Turbulent Spinsters: Women’s Fight for the Vote in Hastings and St Leonards
By Ann Kramer

Review by Ben Bruges

Most of social historian Ann Kramer’s meticulous research comes from the Hastings Observer’s records, and one of the interests in the book is in tracing the way the paper moves from outrage and outright opposition to the struggle for votes for women, to grudging support while criticising methods. The development of different objectives and the story of the transition from suffragist to suffragette campaign methods is traced, most shockingly marked by the burning down of Conservative MP Arthur du Cros’ stately mansion ‘Levetleigh’ in Dane Road, St Leonards, which happened weeks before suffragette Emily Davison famously ran out onto the racecourse in front of the King’s horse. (Have a look at the results in Pathé news footage here: player.bfi.org.uk/free/film/watch-st-leonards-outrage-1913-online)

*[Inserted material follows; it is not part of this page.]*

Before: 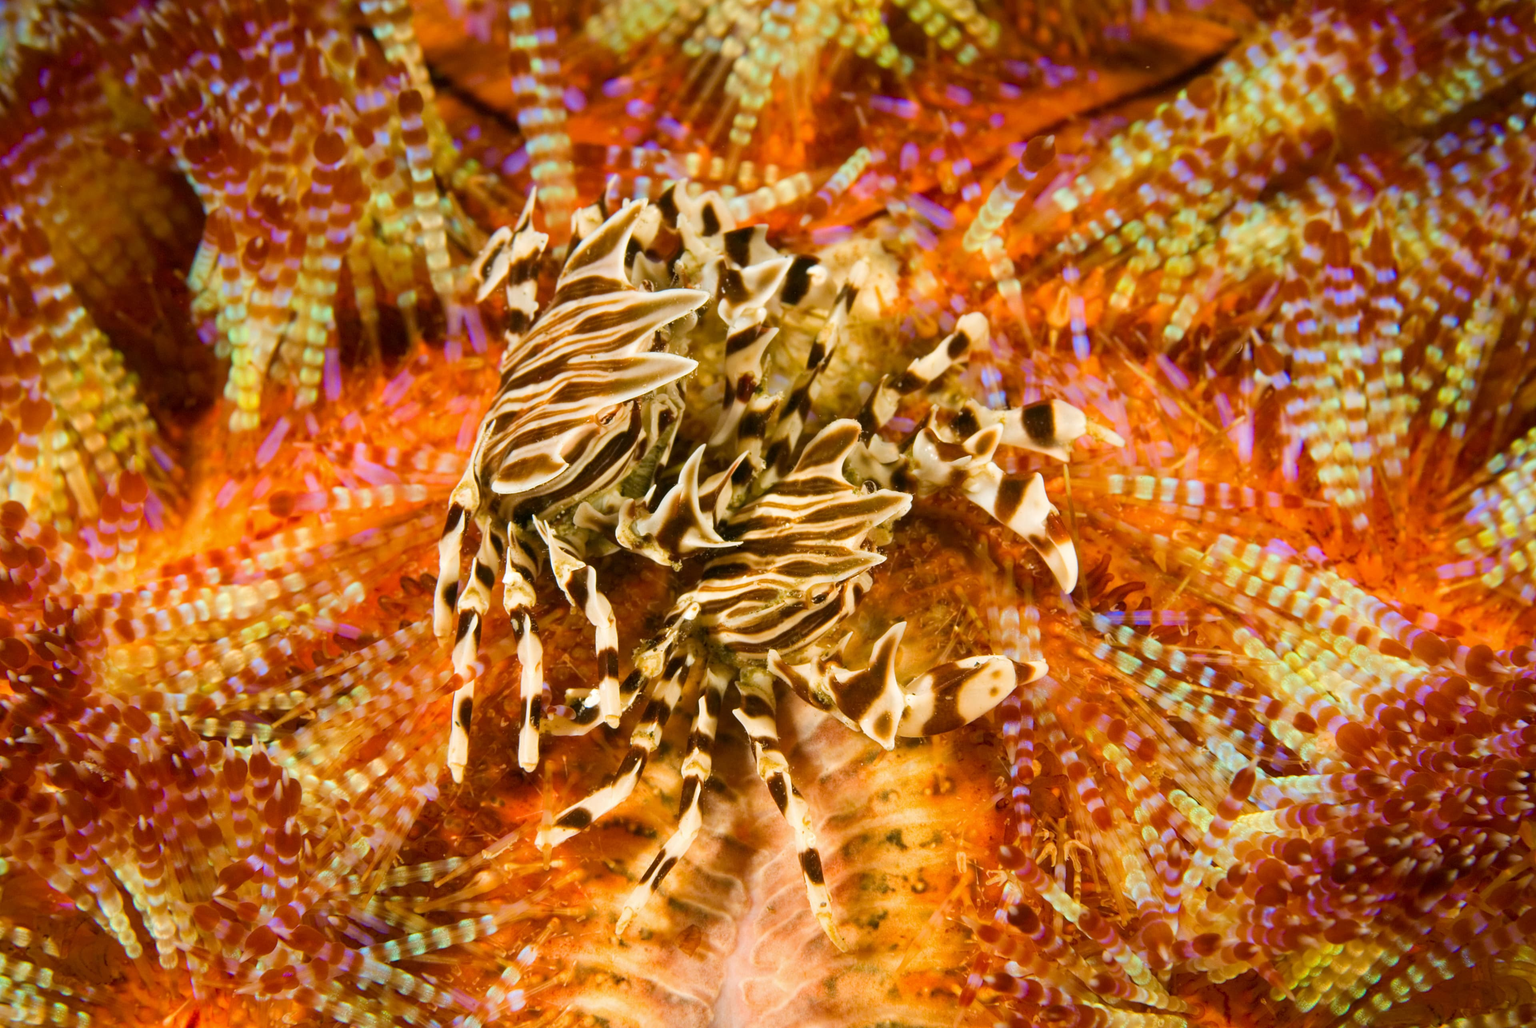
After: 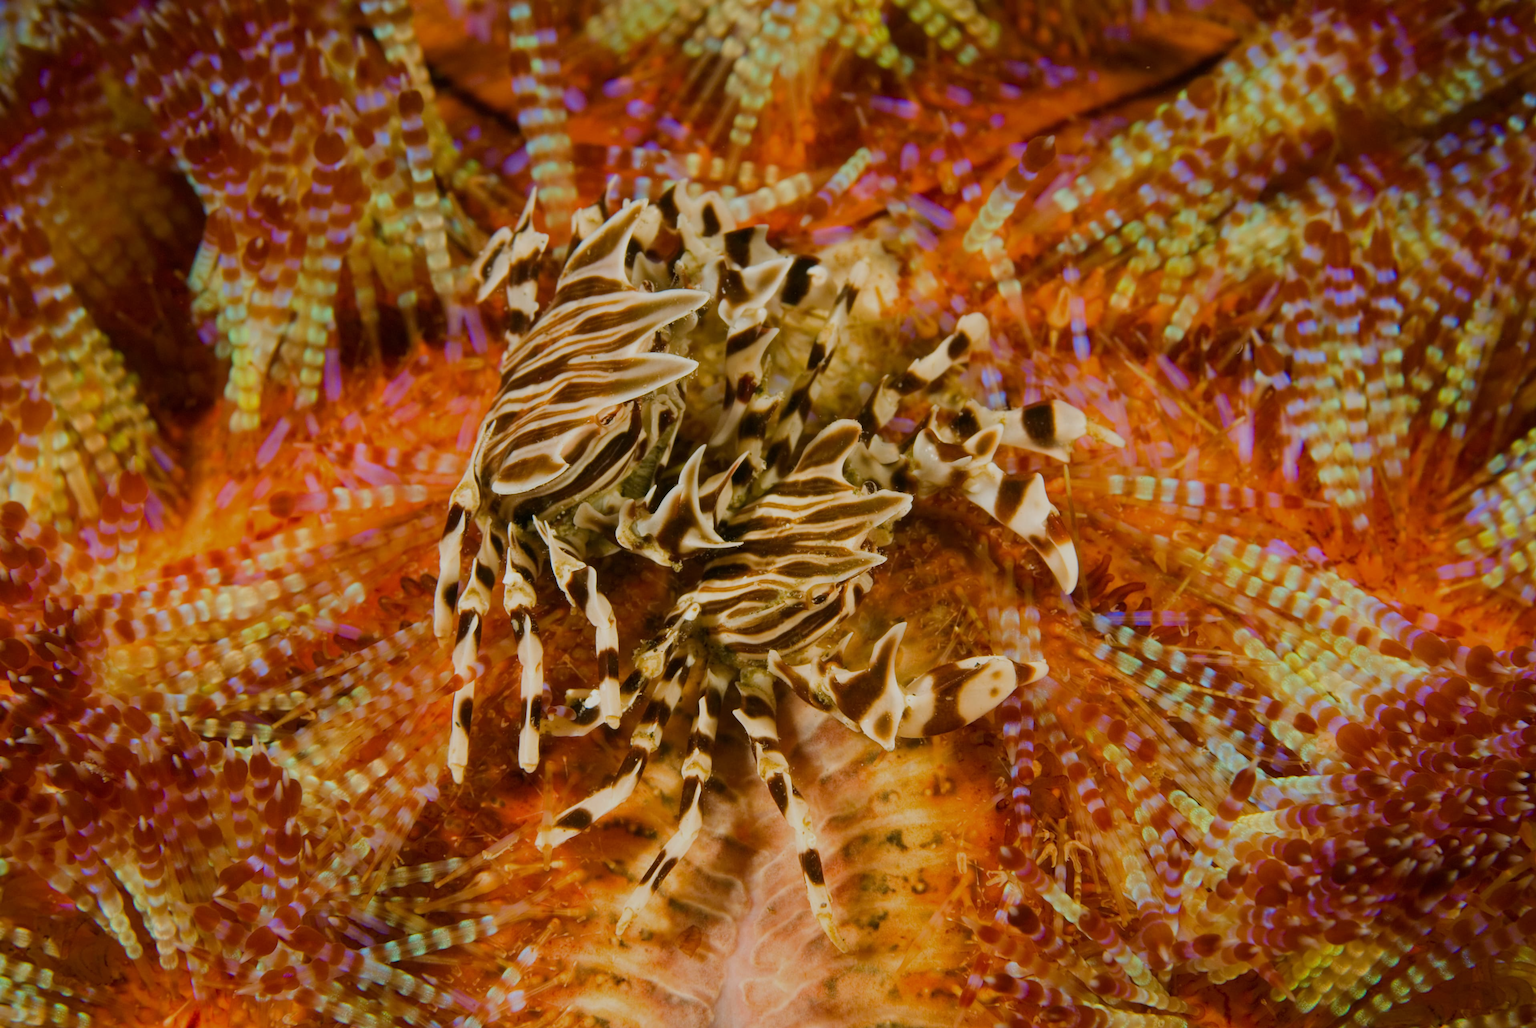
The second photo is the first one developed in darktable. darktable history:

As long-time Hastings resident Kramer explains, her focus is to show that echoes of the bigger battles in London occurred in just about any small town across the country, but that’s somewhat negated by the fact that Hastings is not typical. There was then, and is now, a strong strand of radical activism here – currently we have a strongly left Labour party; most of the leading members of the Jewish Voice for Labour; an active contingent of Extinction Rebellion; Greens; community activism such as the Hastings’ ‘town hall meets’ and community union Acorn; even having a printed community paper such as HIP… maybe there’s something different about Hastings? As Kramer acknowledges, “Hastings and its sister town St Leonards seem to have either produced or attracted a significant number of radical thinkers and political activists, including strong-minded women.”

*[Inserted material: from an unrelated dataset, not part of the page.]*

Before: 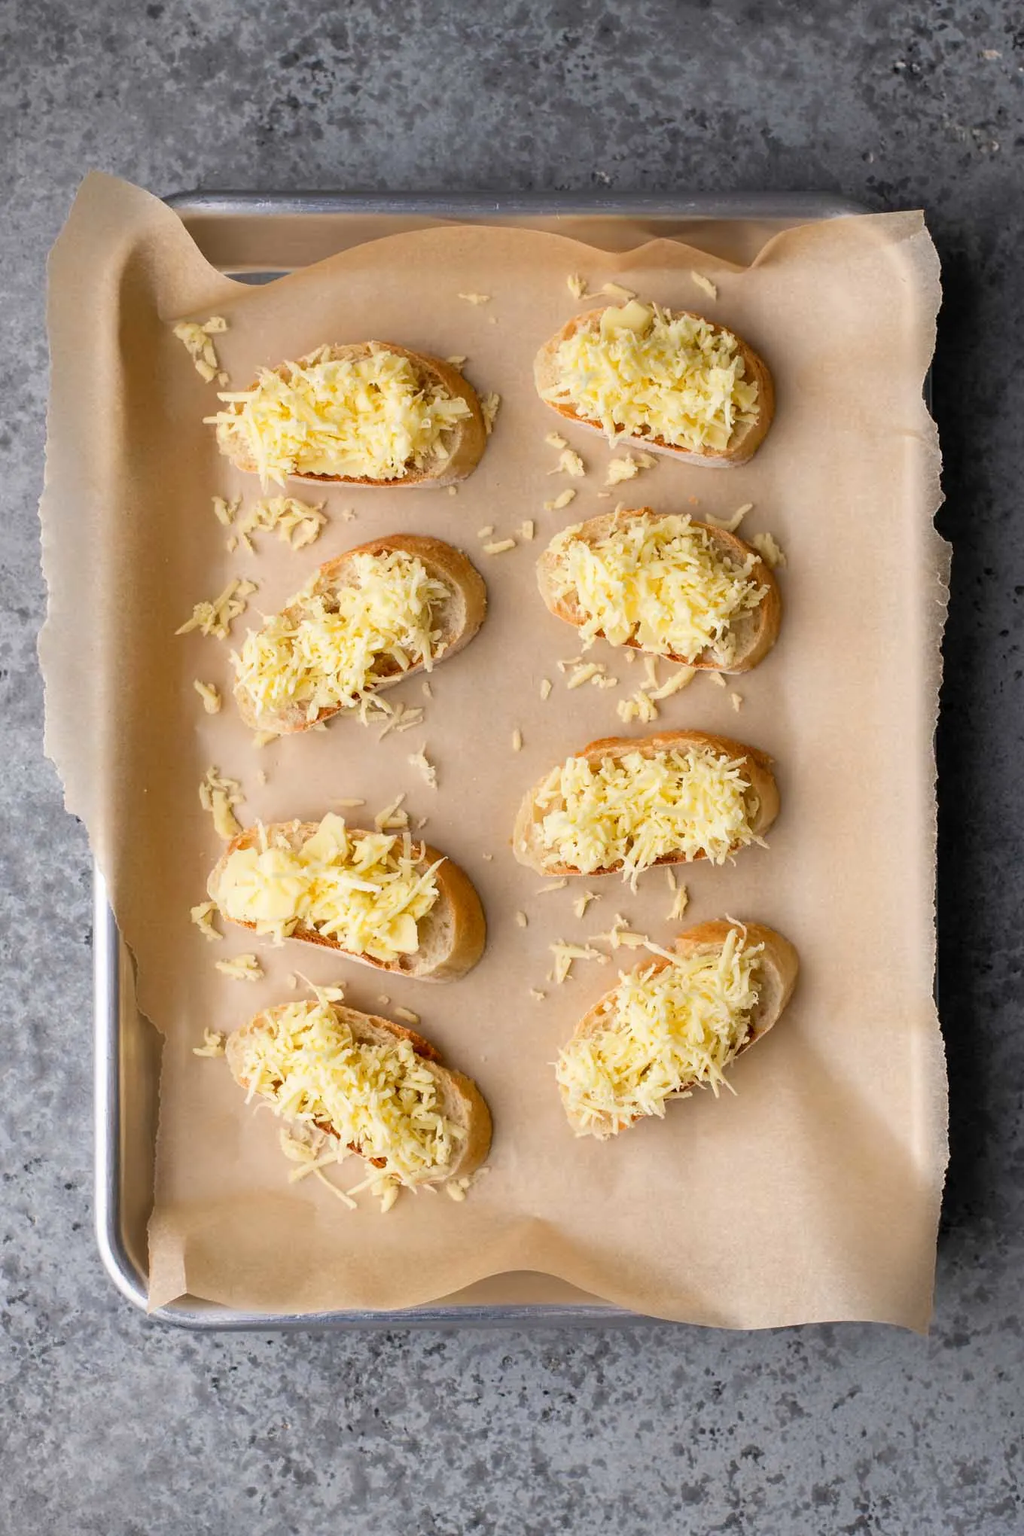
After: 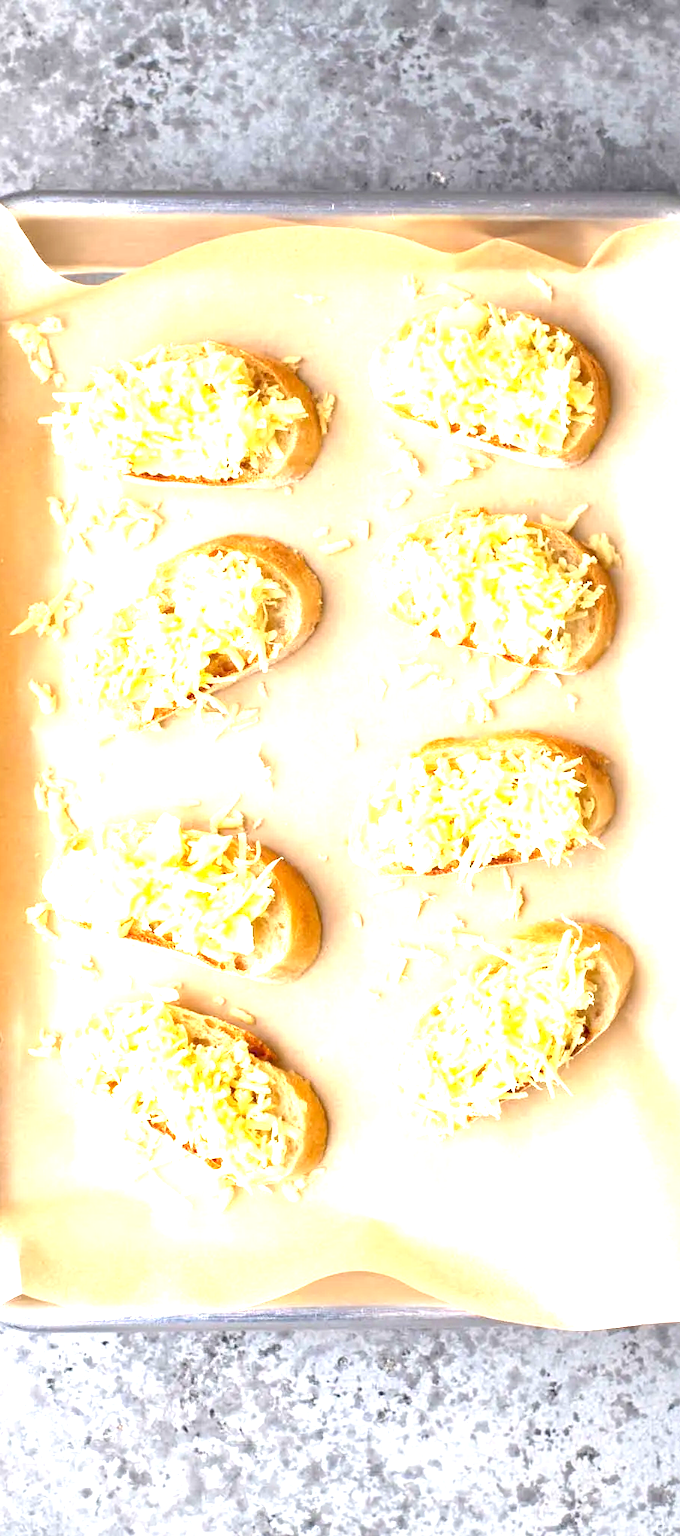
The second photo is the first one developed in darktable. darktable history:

The first suffrage meeting was a talk by Mrs Jane Ronniger on votes for women in the Castle Assembly Rooms on 27th April 1871, a talk the Hastings Observer described as, “a long but… highly interesting discussion of the claims of ladies to participate in the Parliamentary Franchise.” The patronising tone continues, “the fair pleader was of prepossessing appearance, and certainly the very antitype to the strong minded women the masculine mind flinches from, at women’s rights meetings generally.”

Kramer carefully traces the history (herstory?) from then to the stepped victories of 1918 and 1928 and concludes: “Starting from small beginnings in the late 1860s through to the turbulent years before the First World War, bands of thoughtful, determined women in Hastings and St Leonards devoted many years of their lives to the cause of achieving votes for women. They hosted meetings, booked public halls, took up public speaking, networked, wrote letters, lobbied politicians, joined huge marches and even broke the law in their absolute commitment to winning the vote. Women in Hastings and St Leonards today owe these dedicated campaigners a great deal.” 

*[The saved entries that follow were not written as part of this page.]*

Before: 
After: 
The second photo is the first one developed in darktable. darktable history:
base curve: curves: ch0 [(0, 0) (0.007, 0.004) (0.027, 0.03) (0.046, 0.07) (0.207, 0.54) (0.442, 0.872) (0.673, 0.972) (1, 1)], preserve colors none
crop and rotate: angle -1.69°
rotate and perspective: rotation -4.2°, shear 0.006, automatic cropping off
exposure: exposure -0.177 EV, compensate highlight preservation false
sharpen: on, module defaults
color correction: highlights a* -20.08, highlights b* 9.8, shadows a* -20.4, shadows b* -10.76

Australian-born Muriel Matters was an actor and elocution teacher, who was inspired by an interview with the famous anarchist Peter Kropotkin and who arrived in Hastings in 1908 in a carriage emblazoned with ‘Votes for Women’ to campaign for the vote with the Women’s Freedom League, set up as a democratic alternative to the increasingly autocratic Emmeline Pankhurst’s Women’s Social and Political Union. The meeting in Wellington Square went off fairly peacefully, but in the Fishmarket they met a barrage of fish-heads and entrails, but which failed to stop them speaking. She then became the first woman to speak in parliament from the ladies gallery where she had chained herself to the metal grille, saying, women have sat behind “this insulting Grille for too long… it is time that the women of England were given a voice… we demand the vote!”